3. D'autre part, aux termes de l'article 4 du décret du 2 juin 2006 relatif aux titres miniers et aux titres de stockage souterrain : " Afin de justifier de ses capacités techniques, le demandeur d'un titre fournit à l'appui de sa demande, outre les documents mentionnés, selon le cas, aux articles 17 ou 24 : / a) Les titres, diplômes et références professionnelles des cadres de l'entreprise chargés de la conduite et du suivi des travaux d'exploration ou d'exploitation de mines ou de la conduite des travaux de recherches, de création, d'essais, d'aménagement et d'exploitation de stockage souterrain ; / b) La liste des travaux d'exploration ou d'exploitation de mines ou des travaux de recherches, de création, d'essais, d'aménagement et d'exploitation de stockage souterrain auxquels l'entreprise a participé au cours des trois dernières années, accompagnée d'un descriptif sommaire des travaux les plus importants ; / c) Un descriptif des moyens humains et techniques envisagés pour l'exécution des travaux. / d) En Guyane, lorsque la demande porte sur un espace compris dans les zones 1 ou 2 du schéma départemental d'orientation minière, la justification de l'adhésion à une charte des bonnes pratiques approuvée par le représentant de l'Etat et du respect de celle-ci. / Le demandeur peut être invité à apporter des précisions complémentaires sur les éléments d'information et les pièces mentionnés au présent article ". Les dispositions du a) de cet article visent le personnel que la société ou le groupement candidats à la délivrance ou à la mutation d'un permis exclusif de recherches emploient directement ou qu'un engagement de leur maison mère ou d'une société tierce met à leur disposition.

4. Pour juger que la société Hess Oil France devait être regardée comme justifiant des capacités techniques requises pour que soit autorisée la mutation à son profit du permis exclusif de recherches en litige, la cour administrative d'appel a notamment relevé, par une appréciation souveraine exempte de dénaturation, que le dossier de demande détaillait les compétences et carrières de dix salariés de la société Hess Corporation, société mère de la société Hess Oil France, immatriculée aux Etats-Unis, et les travaux d'exploration et de production auxquels cette dernière société avait participé au cours des trois années passées, qu'il ressortait de l'avis du directeur régional et interdépartemental de l'environnement et de l'énergie d'Ile-de-France du 22 juin 2012 que la société Hess Oil France disposait de personnels faisant montre de compétences techniques évidentes et qu'aucune disposition législative ou règlementaire n'imposait que la société pétitionnaire dût justifier, dans le cadre d'une demande de mutation d'un permis exclusif de recherches, des contrats de travail de ces personnels, ni n'imposaient qu'ils soient employés en propre et non par la société mère.
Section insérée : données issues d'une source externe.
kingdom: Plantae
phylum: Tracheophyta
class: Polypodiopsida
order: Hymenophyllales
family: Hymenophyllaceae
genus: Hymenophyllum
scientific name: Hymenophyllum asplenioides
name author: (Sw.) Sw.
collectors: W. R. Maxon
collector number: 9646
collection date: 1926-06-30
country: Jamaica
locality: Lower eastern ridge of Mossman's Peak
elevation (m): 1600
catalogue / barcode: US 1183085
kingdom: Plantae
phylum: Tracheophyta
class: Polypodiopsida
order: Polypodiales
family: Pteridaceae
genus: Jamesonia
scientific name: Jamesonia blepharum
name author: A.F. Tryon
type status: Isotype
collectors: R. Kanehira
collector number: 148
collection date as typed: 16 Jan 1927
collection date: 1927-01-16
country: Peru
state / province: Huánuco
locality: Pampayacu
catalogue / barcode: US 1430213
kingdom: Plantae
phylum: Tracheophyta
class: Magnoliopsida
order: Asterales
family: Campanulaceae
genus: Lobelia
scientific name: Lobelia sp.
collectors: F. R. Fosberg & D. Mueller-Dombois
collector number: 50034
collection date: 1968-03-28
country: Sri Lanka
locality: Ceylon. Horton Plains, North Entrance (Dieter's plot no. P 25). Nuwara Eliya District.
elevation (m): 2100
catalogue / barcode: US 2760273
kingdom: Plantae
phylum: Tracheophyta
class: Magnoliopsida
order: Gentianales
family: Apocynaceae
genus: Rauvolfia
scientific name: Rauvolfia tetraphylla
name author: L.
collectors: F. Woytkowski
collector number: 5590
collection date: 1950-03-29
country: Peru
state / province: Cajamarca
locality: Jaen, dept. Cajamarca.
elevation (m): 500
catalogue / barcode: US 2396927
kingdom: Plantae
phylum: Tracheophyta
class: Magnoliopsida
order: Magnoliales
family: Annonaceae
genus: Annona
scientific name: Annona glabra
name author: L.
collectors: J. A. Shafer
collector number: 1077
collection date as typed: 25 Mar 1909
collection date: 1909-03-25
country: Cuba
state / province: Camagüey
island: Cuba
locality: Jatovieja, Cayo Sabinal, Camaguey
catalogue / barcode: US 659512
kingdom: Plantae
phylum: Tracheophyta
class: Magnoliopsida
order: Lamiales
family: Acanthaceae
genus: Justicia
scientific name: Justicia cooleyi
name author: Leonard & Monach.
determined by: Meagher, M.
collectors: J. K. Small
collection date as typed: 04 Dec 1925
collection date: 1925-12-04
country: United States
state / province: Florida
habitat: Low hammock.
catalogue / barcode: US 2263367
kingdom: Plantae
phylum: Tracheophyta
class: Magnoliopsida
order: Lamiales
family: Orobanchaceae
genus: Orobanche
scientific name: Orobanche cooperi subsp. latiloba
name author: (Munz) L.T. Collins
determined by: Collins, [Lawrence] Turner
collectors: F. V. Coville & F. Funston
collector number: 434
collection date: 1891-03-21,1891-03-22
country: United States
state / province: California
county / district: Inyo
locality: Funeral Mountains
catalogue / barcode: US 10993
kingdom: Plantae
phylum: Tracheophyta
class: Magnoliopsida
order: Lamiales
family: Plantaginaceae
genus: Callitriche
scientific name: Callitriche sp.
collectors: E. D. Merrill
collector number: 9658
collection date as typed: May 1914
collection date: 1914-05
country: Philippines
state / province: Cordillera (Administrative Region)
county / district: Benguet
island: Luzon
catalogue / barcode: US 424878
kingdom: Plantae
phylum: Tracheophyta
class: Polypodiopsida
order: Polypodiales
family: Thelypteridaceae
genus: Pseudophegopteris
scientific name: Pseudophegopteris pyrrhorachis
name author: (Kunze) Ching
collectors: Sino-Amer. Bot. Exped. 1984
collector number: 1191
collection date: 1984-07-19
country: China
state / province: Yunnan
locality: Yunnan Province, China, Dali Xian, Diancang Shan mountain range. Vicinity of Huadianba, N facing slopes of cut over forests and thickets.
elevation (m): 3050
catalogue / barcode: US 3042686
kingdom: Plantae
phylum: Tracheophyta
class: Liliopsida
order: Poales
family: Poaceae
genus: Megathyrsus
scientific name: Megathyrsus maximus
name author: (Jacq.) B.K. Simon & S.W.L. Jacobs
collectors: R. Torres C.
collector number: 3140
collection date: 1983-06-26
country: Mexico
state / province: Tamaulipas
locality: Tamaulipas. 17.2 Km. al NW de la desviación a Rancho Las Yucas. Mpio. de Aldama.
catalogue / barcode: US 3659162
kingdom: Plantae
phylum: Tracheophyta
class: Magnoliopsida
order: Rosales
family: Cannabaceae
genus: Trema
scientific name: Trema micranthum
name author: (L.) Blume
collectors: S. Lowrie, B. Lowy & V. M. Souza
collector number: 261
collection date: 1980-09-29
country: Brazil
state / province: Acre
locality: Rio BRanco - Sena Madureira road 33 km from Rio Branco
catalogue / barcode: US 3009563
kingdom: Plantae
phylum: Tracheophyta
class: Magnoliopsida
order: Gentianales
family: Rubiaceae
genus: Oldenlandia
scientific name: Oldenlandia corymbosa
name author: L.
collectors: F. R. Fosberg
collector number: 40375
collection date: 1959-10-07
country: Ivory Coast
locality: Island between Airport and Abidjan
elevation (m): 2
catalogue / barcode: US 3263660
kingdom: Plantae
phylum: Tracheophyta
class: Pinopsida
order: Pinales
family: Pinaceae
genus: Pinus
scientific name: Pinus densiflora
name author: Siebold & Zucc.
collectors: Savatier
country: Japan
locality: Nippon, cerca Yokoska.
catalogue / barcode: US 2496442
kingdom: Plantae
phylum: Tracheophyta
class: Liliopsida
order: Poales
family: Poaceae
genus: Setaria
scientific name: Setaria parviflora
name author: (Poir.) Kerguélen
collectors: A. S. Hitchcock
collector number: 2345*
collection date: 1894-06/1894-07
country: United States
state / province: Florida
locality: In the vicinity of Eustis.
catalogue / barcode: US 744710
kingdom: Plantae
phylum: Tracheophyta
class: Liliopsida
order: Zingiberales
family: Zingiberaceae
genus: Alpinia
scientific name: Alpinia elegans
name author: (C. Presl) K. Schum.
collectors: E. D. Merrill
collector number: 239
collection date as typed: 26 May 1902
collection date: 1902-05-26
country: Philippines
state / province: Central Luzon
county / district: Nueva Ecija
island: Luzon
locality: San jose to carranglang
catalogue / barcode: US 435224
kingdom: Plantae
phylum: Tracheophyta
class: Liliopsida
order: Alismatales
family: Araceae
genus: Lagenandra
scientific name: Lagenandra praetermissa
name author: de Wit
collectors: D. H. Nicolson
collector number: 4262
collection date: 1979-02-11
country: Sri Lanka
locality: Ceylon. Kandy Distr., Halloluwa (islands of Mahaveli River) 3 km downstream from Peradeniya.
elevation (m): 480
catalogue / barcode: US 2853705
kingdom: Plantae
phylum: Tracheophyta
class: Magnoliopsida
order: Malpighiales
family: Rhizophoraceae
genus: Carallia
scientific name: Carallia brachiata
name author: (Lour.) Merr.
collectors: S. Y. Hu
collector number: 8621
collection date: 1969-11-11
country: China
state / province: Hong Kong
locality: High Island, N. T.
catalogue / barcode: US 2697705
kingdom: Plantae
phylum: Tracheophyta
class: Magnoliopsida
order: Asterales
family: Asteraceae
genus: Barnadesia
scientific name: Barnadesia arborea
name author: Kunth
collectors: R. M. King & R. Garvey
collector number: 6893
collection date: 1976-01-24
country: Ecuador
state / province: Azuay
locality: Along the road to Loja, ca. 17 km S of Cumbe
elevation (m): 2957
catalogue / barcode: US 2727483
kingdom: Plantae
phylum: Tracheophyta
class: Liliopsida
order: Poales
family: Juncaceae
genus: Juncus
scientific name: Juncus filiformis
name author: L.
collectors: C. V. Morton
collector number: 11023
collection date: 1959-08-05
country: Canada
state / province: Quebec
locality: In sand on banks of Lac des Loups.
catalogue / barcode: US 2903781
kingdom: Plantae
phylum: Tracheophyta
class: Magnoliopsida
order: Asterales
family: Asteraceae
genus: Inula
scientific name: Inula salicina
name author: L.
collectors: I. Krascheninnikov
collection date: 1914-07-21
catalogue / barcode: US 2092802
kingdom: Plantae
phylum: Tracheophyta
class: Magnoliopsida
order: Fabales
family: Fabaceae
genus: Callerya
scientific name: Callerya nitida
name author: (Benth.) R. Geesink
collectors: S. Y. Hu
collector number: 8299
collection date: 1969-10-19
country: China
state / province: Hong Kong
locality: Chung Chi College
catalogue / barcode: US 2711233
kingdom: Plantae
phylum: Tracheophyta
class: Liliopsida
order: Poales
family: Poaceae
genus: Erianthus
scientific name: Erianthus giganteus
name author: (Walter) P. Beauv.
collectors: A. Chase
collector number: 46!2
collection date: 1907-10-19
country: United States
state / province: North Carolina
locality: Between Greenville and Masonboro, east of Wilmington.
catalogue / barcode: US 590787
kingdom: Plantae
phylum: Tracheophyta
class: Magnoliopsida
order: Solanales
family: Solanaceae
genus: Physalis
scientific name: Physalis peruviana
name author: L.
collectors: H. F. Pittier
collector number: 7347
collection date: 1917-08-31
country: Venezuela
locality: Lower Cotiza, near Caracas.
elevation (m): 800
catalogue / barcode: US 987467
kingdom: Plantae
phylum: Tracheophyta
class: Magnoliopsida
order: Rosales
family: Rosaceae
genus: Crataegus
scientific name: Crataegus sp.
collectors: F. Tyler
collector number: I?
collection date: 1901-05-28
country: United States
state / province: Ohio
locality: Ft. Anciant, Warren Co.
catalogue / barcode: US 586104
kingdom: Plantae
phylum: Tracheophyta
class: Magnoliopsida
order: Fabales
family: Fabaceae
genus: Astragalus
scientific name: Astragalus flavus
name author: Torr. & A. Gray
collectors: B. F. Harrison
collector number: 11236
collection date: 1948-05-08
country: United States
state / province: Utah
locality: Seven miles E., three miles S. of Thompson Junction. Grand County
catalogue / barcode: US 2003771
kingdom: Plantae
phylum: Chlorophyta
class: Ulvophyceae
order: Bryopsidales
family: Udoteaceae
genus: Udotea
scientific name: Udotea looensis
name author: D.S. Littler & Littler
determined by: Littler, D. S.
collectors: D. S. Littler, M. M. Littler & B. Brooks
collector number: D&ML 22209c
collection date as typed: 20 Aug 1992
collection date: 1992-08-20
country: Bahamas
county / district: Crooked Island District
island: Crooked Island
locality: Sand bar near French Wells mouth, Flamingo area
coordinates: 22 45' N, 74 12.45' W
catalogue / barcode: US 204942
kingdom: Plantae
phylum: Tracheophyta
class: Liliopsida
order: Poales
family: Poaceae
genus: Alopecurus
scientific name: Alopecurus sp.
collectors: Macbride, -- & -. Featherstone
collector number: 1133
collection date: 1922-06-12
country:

En statuant ainsi, la cour n'a pas commis d'erreur de droit.

5. En deuxième lieu, si la cour s'est notamment fondée, ainsi qu'il vient d'être dit, sur l'avis du directeur régional et interdépartemental de l'environnement et de l'énergie d'Ile-de-France du 22 juin 2012 pour juger que la société Hess Oil France devait être regardée comme justifiant des capacités techniques requises pour que soit autorisée la mutation à son profit du permis exclusif de recherches en litige, elle ne s'est pas pour autant méprise sur la compétence de l'autorité ministérielle chargée de statuer sur la demande de mutation du permis exclusif de recherche. Il s'ensuit que les moyens tirés de ce que la cour aurait entaché son arrêt d'une erreur de droit, d'une inexacte qualification juridique des faits de l'espèce et de dénaturation des pièces du dossier en se fondant principalement sur cet avis pour juger que la société Hess Oil France disposait des capacités techniques suffisantes ne peuvent qu'être écartés.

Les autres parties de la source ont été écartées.